Het was in het jaar 1000 dat Guifred II, de graaf van Cerdagne en van Conflent, het besluit nam om op deze helling van de Canigou een klooster te bouwen voor de gemeenschap van de Heilige Benoît. Hij werd in zijn project gesteund door zijn broer Oliba, een van de grootste abten van de abdij Saint-Michel-de-Cuixà. De Benedictijner monniken bewoonden de abdij tot het eind van de XVIIIe eeuw. In 1786, verlieten de vijf laatste monniken de abdij die toen officieel werd afgeschaft.
De abdij raakt in de volgende 120 jaar volledig in verval.

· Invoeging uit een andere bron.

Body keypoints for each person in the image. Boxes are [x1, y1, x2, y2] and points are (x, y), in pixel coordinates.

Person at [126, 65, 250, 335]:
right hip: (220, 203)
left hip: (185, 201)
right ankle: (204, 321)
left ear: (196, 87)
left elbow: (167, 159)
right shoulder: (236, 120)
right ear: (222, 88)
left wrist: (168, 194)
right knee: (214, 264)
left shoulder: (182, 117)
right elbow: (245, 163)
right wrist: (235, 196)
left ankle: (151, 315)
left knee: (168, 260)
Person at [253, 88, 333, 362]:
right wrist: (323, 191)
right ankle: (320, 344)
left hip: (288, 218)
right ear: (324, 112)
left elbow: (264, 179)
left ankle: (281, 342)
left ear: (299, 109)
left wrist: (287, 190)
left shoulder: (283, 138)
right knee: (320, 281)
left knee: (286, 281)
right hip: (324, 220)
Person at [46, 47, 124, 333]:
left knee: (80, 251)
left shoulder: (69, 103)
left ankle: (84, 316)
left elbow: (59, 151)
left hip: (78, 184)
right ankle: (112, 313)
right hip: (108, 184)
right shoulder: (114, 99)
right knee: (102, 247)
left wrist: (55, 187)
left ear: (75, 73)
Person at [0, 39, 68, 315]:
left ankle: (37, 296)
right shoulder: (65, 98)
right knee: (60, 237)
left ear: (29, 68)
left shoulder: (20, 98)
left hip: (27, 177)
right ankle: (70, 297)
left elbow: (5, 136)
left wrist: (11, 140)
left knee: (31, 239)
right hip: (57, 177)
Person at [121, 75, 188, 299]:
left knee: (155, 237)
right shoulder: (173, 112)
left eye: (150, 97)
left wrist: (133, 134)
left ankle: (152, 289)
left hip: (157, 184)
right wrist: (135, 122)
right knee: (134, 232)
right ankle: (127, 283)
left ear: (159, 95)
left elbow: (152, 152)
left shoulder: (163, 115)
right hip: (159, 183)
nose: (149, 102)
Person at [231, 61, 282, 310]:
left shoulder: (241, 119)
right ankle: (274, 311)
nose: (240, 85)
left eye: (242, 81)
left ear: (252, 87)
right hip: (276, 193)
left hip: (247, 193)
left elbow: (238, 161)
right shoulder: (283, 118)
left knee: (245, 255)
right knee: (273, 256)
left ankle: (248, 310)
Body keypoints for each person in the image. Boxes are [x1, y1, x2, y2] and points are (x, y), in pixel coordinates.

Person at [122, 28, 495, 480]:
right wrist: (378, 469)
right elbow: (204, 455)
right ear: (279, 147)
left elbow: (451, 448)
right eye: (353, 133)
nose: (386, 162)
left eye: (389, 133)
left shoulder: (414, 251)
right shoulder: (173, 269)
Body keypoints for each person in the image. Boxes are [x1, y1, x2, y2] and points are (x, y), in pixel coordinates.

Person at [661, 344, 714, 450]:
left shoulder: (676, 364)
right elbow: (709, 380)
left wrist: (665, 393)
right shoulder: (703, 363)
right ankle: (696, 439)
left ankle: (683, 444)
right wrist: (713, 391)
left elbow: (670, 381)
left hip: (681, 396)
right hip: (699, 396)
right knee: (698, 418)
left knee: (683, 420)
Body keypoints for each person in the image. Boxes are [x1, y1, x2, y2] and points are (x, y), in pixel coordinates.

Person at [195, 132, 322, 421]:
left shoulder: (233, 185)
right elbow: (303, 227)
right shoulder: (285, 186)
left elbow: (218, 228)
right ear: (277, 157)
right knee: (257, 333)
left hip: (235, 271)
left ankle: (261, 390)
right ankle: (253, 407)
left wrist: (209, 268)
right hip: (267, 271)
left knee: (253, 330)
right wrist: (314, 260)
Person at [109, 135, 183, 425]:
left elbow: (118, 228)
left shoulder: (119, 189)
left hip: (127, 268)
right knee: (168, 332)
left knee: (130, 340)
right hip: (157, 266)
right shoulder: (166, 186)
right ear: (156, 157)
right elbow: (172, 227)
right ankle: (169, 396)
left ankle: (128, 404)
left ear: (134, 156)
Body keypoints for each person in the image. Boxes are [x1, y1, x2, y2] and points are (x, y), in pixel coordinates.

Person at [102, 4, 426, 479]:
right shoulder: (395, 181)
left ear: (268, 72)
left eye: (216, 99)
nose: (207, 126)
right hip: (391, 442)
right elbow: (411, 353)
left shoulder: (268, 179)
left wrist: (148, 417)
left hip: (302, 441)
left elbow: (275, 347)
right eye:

Aan het begin van de XXe eeuw, koopt Mgr de Carsalade, bisschop van Perpignan-Elne, de ruïnes op en onderneemt tussen 1902 en 1932 een eerste campagne van restauratie. Een tweede campagne van restauratie vindt plaats tussen 1952 en 1982 onder de leiding van de Vader Bernard van Chabannes, een Benedictijner monnik van de abdij van Calcat.
In 1988 vertrouwt de bisschop van Perpignan-Elne de abdij toe aan de Gemeenschap van Béatitudes, met als taak het leven in gebed op deze plaats te vereeuwigen en om er de talrijke bezoekers te ontvangen.